**Instruction**
Please pull out every line in the records below that contains the word "installed". Case counts.

**Records for this task**
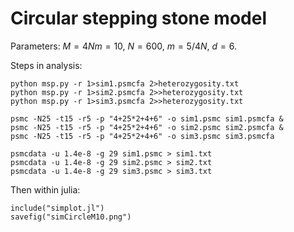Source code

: # Circular stepping stone model 

Parameters:  $M = 4Nm = 10$, $N = 600$, $m = 5/4N$, $d=6$.

Steps in analysis:

    python msp.py -r 1>sim1.psmcfa 2>heterozygosity.txt
    python msp.py -r 1>sim2.psmcfa 2>>heterozygosity.txt
    python msp.py -r 1>sim3.psmcfa 2>>heterozygosity.txt

    psmc -N25 -t15 -r5 -p "4+25*2+4+6" -o sim1.psmc sim1.psmcfa &
    psmc -N25 -t15 -r5 -p "4+25*2+4+6" -o sim2.psmc sim2.psmcfa &
    psmc -N25 -t15 -r5 -p "4+25*2+4+6" -o sim3.psmc sim3.psmcfa

    psmcdata -u 1.4e-8 -g 29 sim1.psmc > sim1.txt
    psmcdata -u 1.4e-8 -g 29 sim2.psmc > sim2.txt
    psmcdata -u 1.4e-8 -g 29 sim3.psmc > sim3.txt

Then within julia:

    include("simplot.jl")
	savefig("simCircleM10.png")

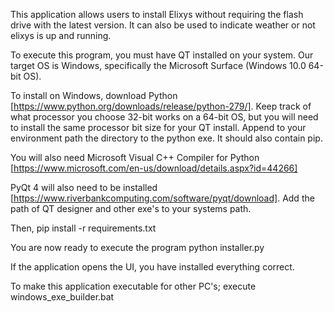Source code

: This application allows users to install Elixys without requiring the flash drive with the latest version.
It can also be used to indicate weather or not elixys is up and running.

To execute this program, you must have QT installed on your system.  Our target OS is Windows, specifically the Microsoft Surface (Windows 10.0 64-bit OS).

To install on Windows, download Python [https://www.python.org/downloads/release/python-279/].  Keep track of what processor you choose 32-bit works on a 64-bit OS, but you will need to install the same processor bit size for your QT install.
Append to your environment path the directory to the python exe.  It should also contain pip.

You will also need Microsoft Visual C++ Compiler for Python [https://www.microsoft.com/en-us/download/details.aspx?id=44266]

PyQt 4 will also need to be installed [https://www.riverbankcomputing.com/software/pyqt/download].  Add the path of QT designer and other exe's to your systems path.

Then,
pip install -r requirements.txt

You are now ready to execute the program
python installer.py

If the application opens the UI, you have installed everything correct.

To make this application executable for other PC's; execute
windows_exe_builder.bat

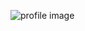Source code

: ![profile image](https://avatars1.githubusercontent.com/u/55711380?s=400&u=b7f9c6dc32ce443e625be1fe27fa37fa47dfec82&v=4)
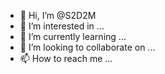 - 👋 Hi, I’m @S2D2M
- 👀 I’m interested in ...
- 🌱 I’m currently learning ...
- 💞️ I’m looking to collaborate on ...
- 📫 How to reach me ...

<!---
S2D2M/S2D2M is a ✨ special ✨ repository because its `README.md` (this file) appears on your GitHub profile.
You can click the Preview link to take a look at your changes.
--->
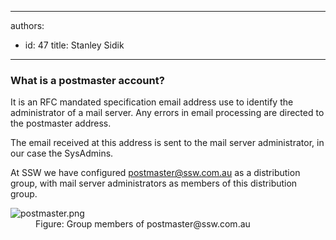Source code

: 

---
authors:
  - id: 47
    title: Stanley Sidik
---




<span class='intro'> <h3>​What is a postmaster account?&#160;</h3><p class="p1">It is an RFC mandated specification email address use to identify the administrator of a mail server. Any errors in email processing are directed to the postmaster address.</p><p class="p1">The email received at this address is sent to the mail server administrator, in our case the SysAdmins.&#160;</p> </span>

<p class="p1">At SSW we have configured 
   <a href="mailto&#58;postmaster@ssw.com.au"> 
      <span class="s1">postmaster@ssw.com.au</span></a> as a distribution group, with mail server administrators as members of this distribution group.</p><dl class="image"><dt><img src="/PublishingImages/postmaster.png" alt="postmaster.png" /></dt><dd>Figure&#58; Group members of postmaster@ssw.com.au​</dd></dl>


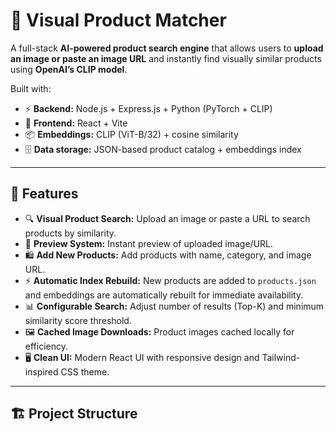 # 🎯 Visual Product Matcher

A full-stack **AI-powered product search engine** that allows users to **upload an image or paste an image URL** and instantly find visually similar products using **OpenAI’s CLIP model**.  

Built with:
- ⚡ **Backend:** Node.js + Express.js + Python (PyTorch + CLIP)
- 🎨 **Frontend:** React + Vite
- 📦 **Embeddings:** CLIP (ViT-B/32) + cosine similarity
- 🗄 **Data storage:** JSON-based product catalog + embeddings index

---

## 🚀 Features

- 🔍 **Visual Product Search:** Upload an image or paste a URL to search products by similarity.  
- 🎨 **Preview System:** Instant preview of uploaded image/URL.  
- 🛍 **Add New Products:** Add products with name, category, and image URL.  
- ⚡ **Automatic Index Rebuild:** New products are added to `products.json` and embeddings are automatically rebuilt for immediate availability.  
- 📊 **Configurable Search:** Adjust number of results (Top-K) and minimum similarity score threshold.  
- 🖼 **Cached Image Downloads:** Product images cached locally for efficiency.  
- 🖥 **Clean UI:** Modern React UI with responsive design and Tailwind-inspired CSS theme.  

---

## 🏗️ Project Structure

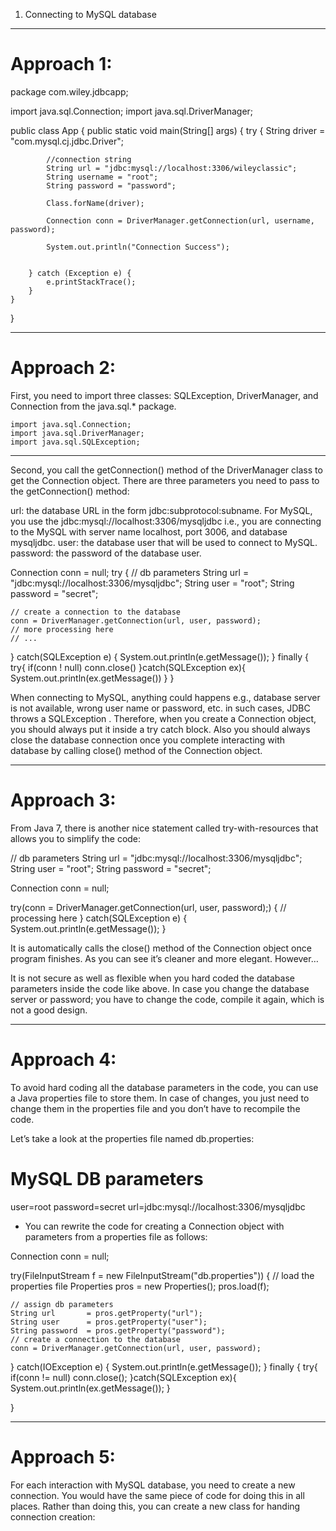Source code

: 1. Connecting to MySQL database
-----------------------
# Approach 1:
package com.wiley.jdbcapp;

import java.sql.Connection;
import java.sql.DriverManager;

public class App {
	public static void main(String[] args) {
		try {
			String driver = "com.mysql.cj.jdbc.Driver";
			
			//connection string
			String url = "jdbc:mysql://localhost:3306/wileyclassic";
			String username = "root";
			String password = "password";
			
			Class.forName(driver);
			
			Connection conn = DriverManager.getConnection(url, username, password);
			
			System.out.println("Connection Success");
			
			
		} catch (Exception e) { 
			e.printStackTrace();
		}
	}
}

**********************************************************************
# Approach 2:

First, you need to import three classes: SQLException, DriverManager, 
and Connection from the java.sql.* package.

    import java.sql.Connection;
    import java.sql.DriverManager;
    import java.sql.SQLException;
------
Second, you call the getConnection() method of the DriverManager class to get the Connection object. There are three parameters you need to pass to the getConnection() method:

url: the database URL in the form jdbc:subprotocol:subname. For MySQL, you use the jdbc:mysql://localhost:3306/mysqljdbc i.e., you are connecting to the MySQL with server name localhost, port 3006, and database mysqljdbc.
user: the database user that will be used to connect to MySQL.
password: the password of the database user.


Connection conn = null;
try {
    // db parameters
    String url       = "jdbc:mysql://localhost:3306/mysqljdbc";
    String user      = "root";
    String password  = "secret";
	
    // create a connection to the database
    conn = DriverManager.getConnection(url, user, password);
    // more processing here
    // ...	
} catch(SQLException e) {
   System.out.println(e.getMessage());
} finally {
	try{
           if(conn ! null)
             conn.close()
	}catch(SQLException ex){
           System.out.println(ex.getMessage())
	}
}


When connecting to MySQL, anything could happens e.g., database server is not available, wrong user name or password, etc. in such cases, JDBC throws a SQLException . Therefore, when you create a Connection object, you should always put it inside a try catch block. Also you should always close the database connection once you complete interacting with database by calling close() method of the Connection object.


**********************************************************************************

# Approach 3: 
From Java 7, there is another nice statement called try-with-resources that allows you to simplify the code:

// db parameters
String url       = "jdbc:mysql://localhost:3306/mysqljdbc";
String user      = "root";
String password  = "secret";

Connection conn = null;

try(conn = DriverManager.getConnection(url, user, password);) {
	// processing here
} catch(SQLException e) {
   System.out.println(e.getMessage());
}

It is automatically calls the close() method of the Connection object once program finishes. As you can see it’s cleaner and more elegant. However…

It is not secure as well as flexible when you hard coded the database parameters inside the code like above. In case you change the database server or password; you have to change the code, compile it again, which is not a good design.

************************************************************************

# Approach 4:

To avoid hard coding all the database parameters in the code, you can use a Java properties file to store them. In case of changes, you just need to change them in the properties file and you don’t have to recompile the code.

Let’s take a look at the properties file named db.properties:

# MySQL DB parameters
user=root
password=secret
url=jdbc:mysql://localhost:3306/mysqljdbc

- You can rewrite the code for creating a Connection object with parameters from a properties file as follows:

Connection conn = null;

try(FileInputStream f = new FileInputStream("db.properties")) {
    // load the properties file
    Properties pros = new Properties();
    pros.load(f);

    // assign db parameters
    String url       = pros.getProperty("url");
    String user      = pros.getProperty("user");
    String password  = pros.getProperty("password");
    // create a connection to the database
    conn = DriverManager.getConnection(url, user, password);
} catch(IOException e) {
   System.out.println(e.getMessage());
} finally {
    try{
        if(conn != null)
            conn.close();
    }catch(SQLException ex){
        System.out.println(ex.getMessage());
    }
    
}

****************************************************************************

# Approach 5:
For each interaction with MySQL database, you need to create a new connection. You would have the same piece of code for doing this in all places. Rather than doing this, you can create a new class for handing connection creation:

**Output of the exercise**
To execute this program, you must have QT installed on your system.  Our target OS is Windows, specifically the Microsoft Surface (Windows 10.0 64-bit OS).
PyQt 4 will also need to be installed [https://www.riverbankcomputing.com/software/pyqt/download].  Add the path of QT designer and other exe's to your systems path.
If the application opens the UI, you have installed everything correct.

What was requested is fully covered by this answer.